Well, some of you have expressed your excitement at seeing our new kitchen, and lord knows WE’RE excited about our new kitchen, so I finally got some tools put away this evening and took a few pictures.
I took these after dark because the lighting in our kitchen is such a big part of what we were looking forward to, and for me, what I’m most proud of about the kitchen itself. The pictures are a bit fuzzy (no flash), but I think get the point across. I will try to take some during the day, in the next few days.
The caption follows each picture.
Looking into the kitchen from the dining room. The in-cabinet lights are on, and the pendant lights are on. The in-cab lights are probably my favorite thing about the asthetics of the kitchen - even more than the granite. You are looking past the dining room light, which is off. The pendant lights are upside-down, mineature replicas of the dining room light.
Looking at the kitchen, specifically the island, from the hallway. Again, a great view of the in-cab lights. These are slim base cabinets (12″ instead of 24″ deep) with glass shelves. The top shelves hold our alcohol (and some glasses, pitchers, shakers, etcetera); the bottom shelves hold cookbooks and some chachki. You may notice how stunning our slide-in stove looks from here.

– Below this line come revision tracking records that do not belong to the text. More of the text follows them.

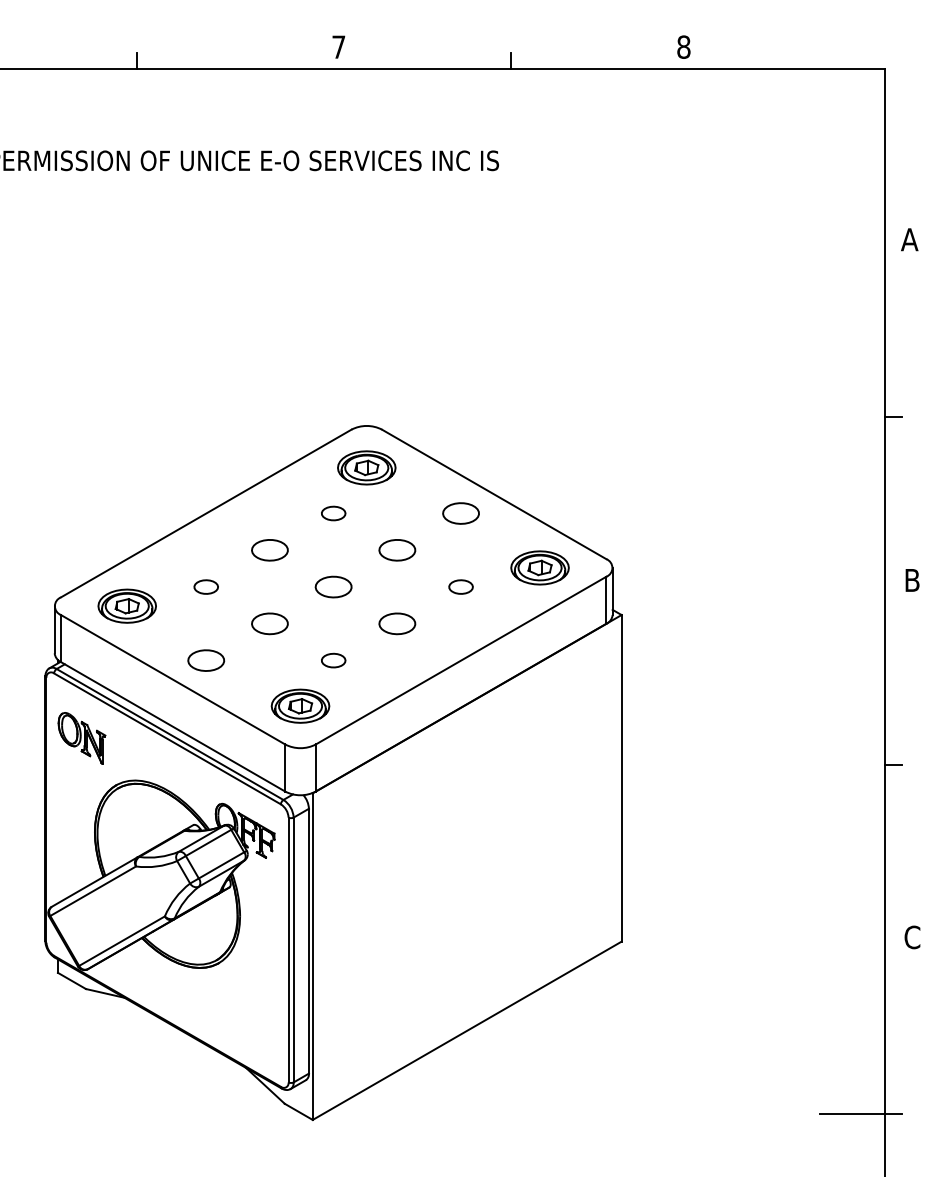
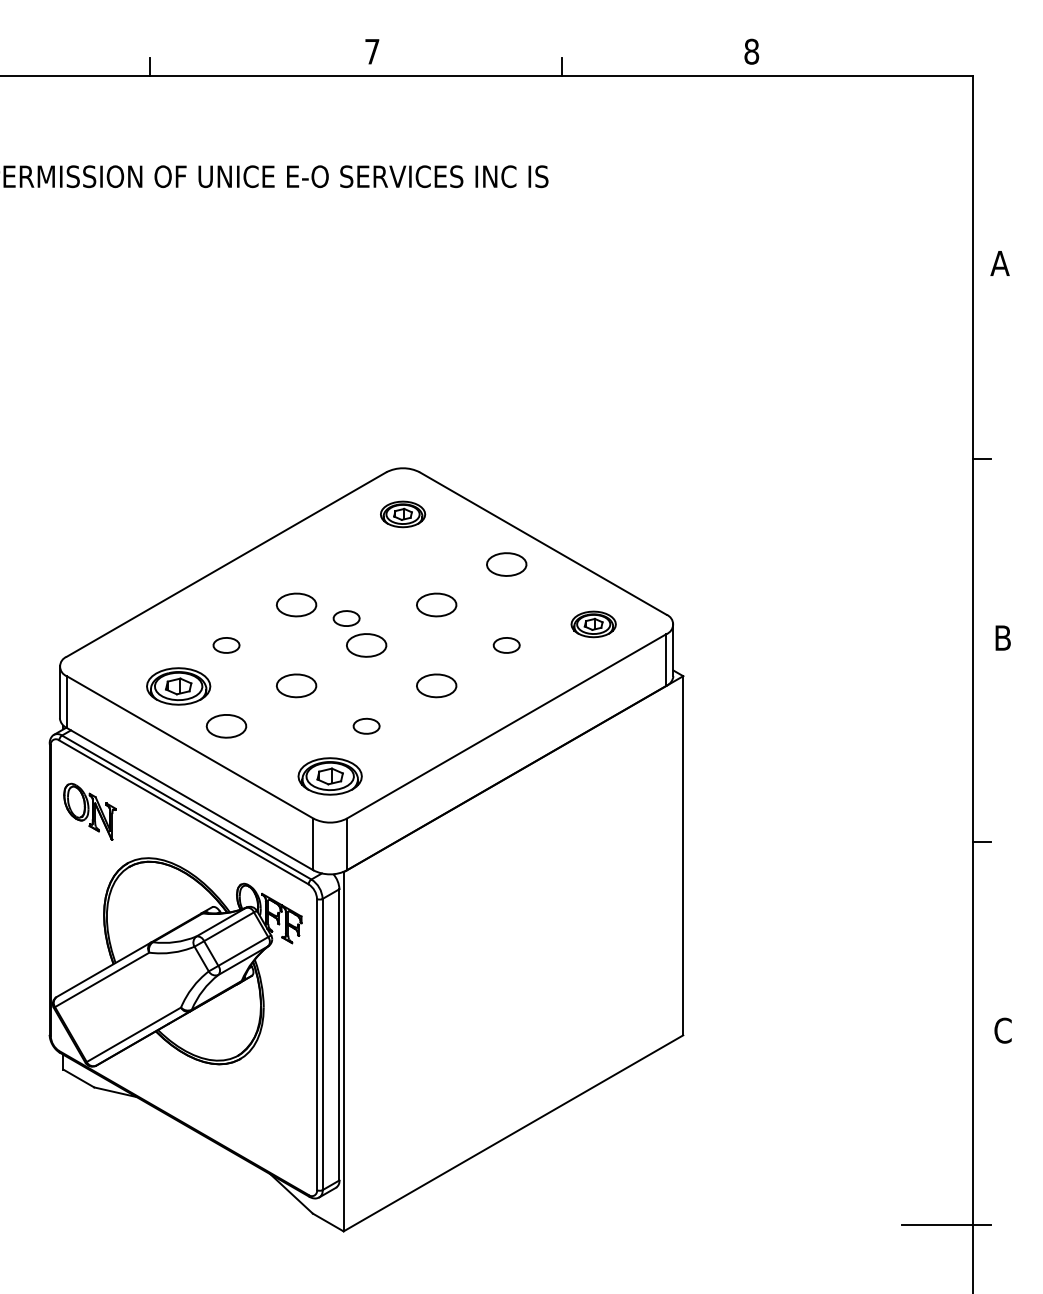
part: (366, 468) -> (402, 514), size x0.7
part: (333, 513) -> (346, 618), moved
part: (539, 568) -> (593, 624), size x0.7
part: (127, 606) -> (178, 686), moved

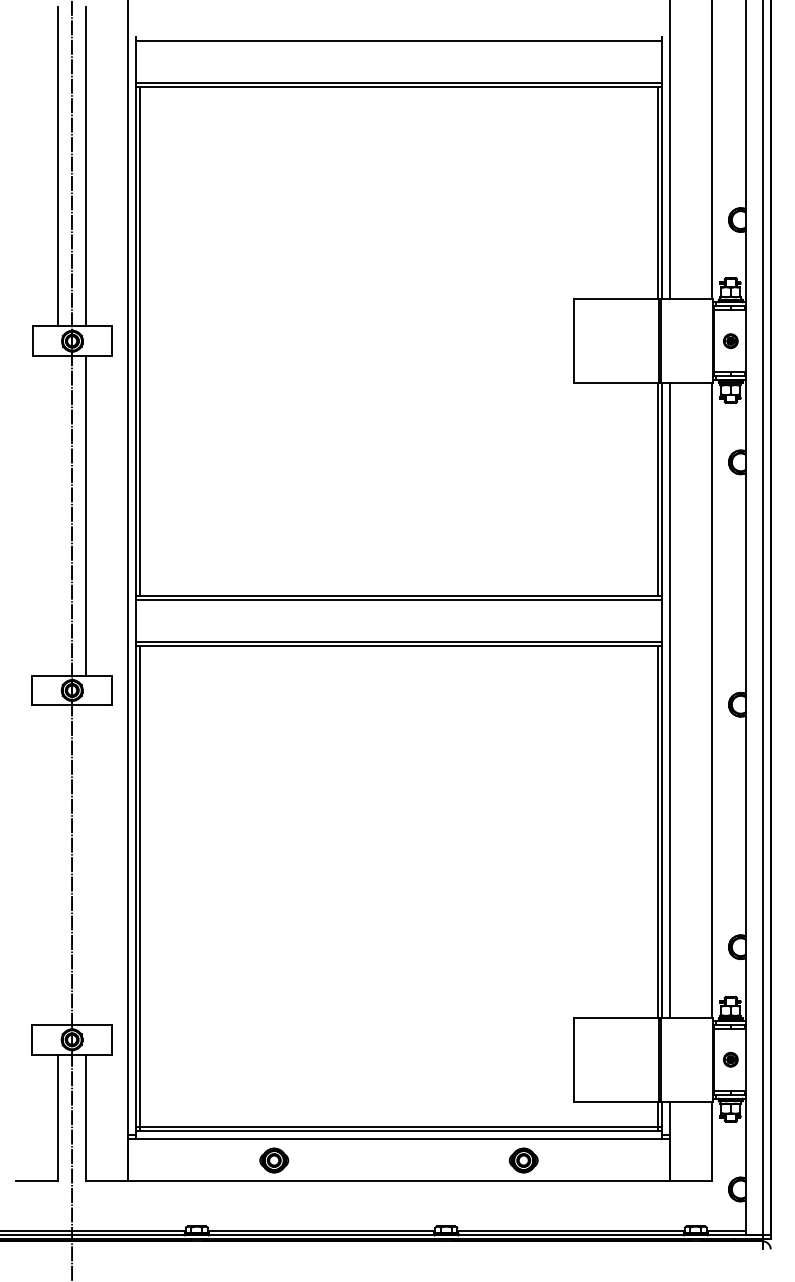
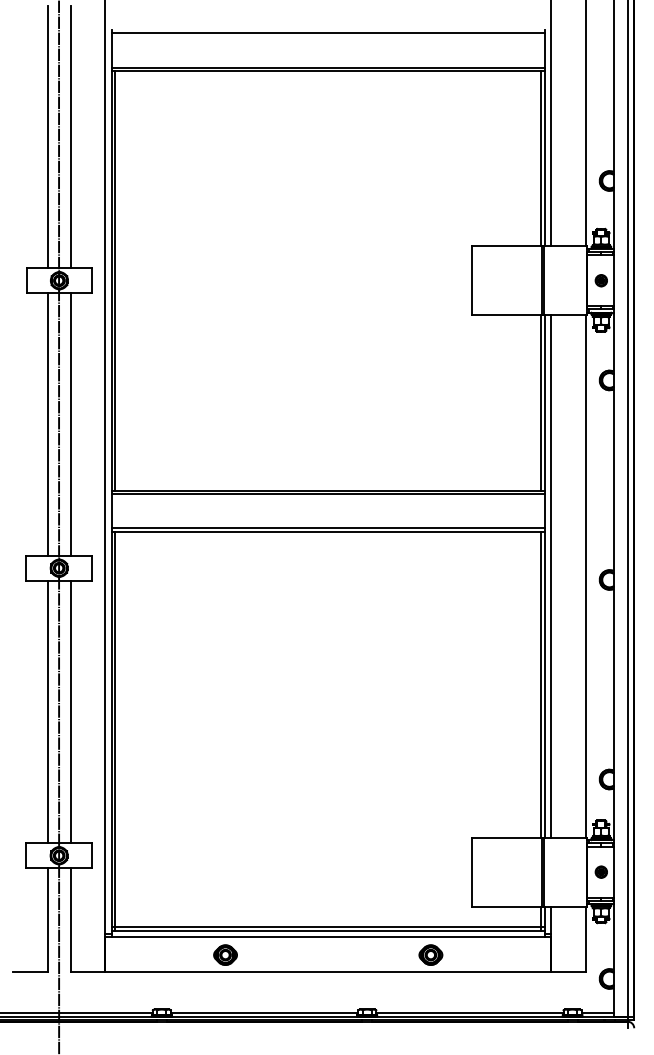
line: (57, 515) -> (47, 424), added
line: (57, 864) -> (47, 711), added
line: (85, 864) -> (70, 711), added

Looking past the island, toward the sink. You can see the bridge through the window. We had to special order a cover plate for the two switches and one outlet, on the left of the photo.
From the far end of the kitchen (that you were just looking at), looking back toward the fridge and “appliance alley”. Each outlet here (and… there are FIVE) runs on it’s own circuit. Those of you who vistited us last fall may remember that we were running AN ENTIRE FOUR BEDROOM HOUSE on a single fifteen amp breaker. No need to turn off the stereo before you turn on the microwave anymore! The fridge (our first side-by-side, ever) has an icemaker that feeds through the door, plus (down below, you can barely see it) the fridge has a built-in water filter. The microwave is brand new, and BOY is it powerful. The base cab on the left is all-drawers, it’s where our canned and boxed foods go, on the right is a single 24″ door, it’s where our oversized Costco stuff goes. There is a door to the backyard in the space on the right.
Undercab lights… flourescent, so they’re a little blue. I think I’m going to order some color correcting gels to fit in the light fixture to color-match the rest of the lights.
Another shot of the island, with the undercab lights providing more ambient light.
More undercab lights. We’re missing one piece of filler on the upper cabinets, all the way to the right… I hope we’ll get that in tomorrow.
Again, from the dining room, with the kitchen lights on. Ignore the construction debris on the table… we’ve been ignoring it for months.
These are the overhead, ambient lights on. Really lights the place up, but WOW is it bright. I hope to use mostly the undercab lights and the pendant lights… if I’d have known how much light they’d throw, I might have omitted those two ceiling fixtures altogether.
From the dining room, all the lights on.
More of the same.
Toward the fridge, from the dining room.
Layout of the cabinets on the sink side:
30″ drawers, 15″ trash pull-out, 36″ sink base with no cheezy faux drawers, dishwasher, 24″ cab, customized for the rounded corner, and 5″ of filler.
Layout of the cabinets on the inside of the peninsula:
36″ drawers, 15″ pull-out that reveals drawers inside, 30″ slide-in stove (waiting for those 1.5″ filler panels next to the stove), and 24″ drawers.
Layout of the cabinets on the outside of the peninsula:
Three 36″ cabs, glass doors. The lights in these cabs operate on the same switch as the lights in the upper cabs. They all come on at once. Very nice ambient light, even when the rest of the lights in the house are off. These lights are some of the only incandescent lights in the house — almost everything else is CFL. In fact, it probably takes more energy to run these in-cab lights than to run every other light in the house, all at once.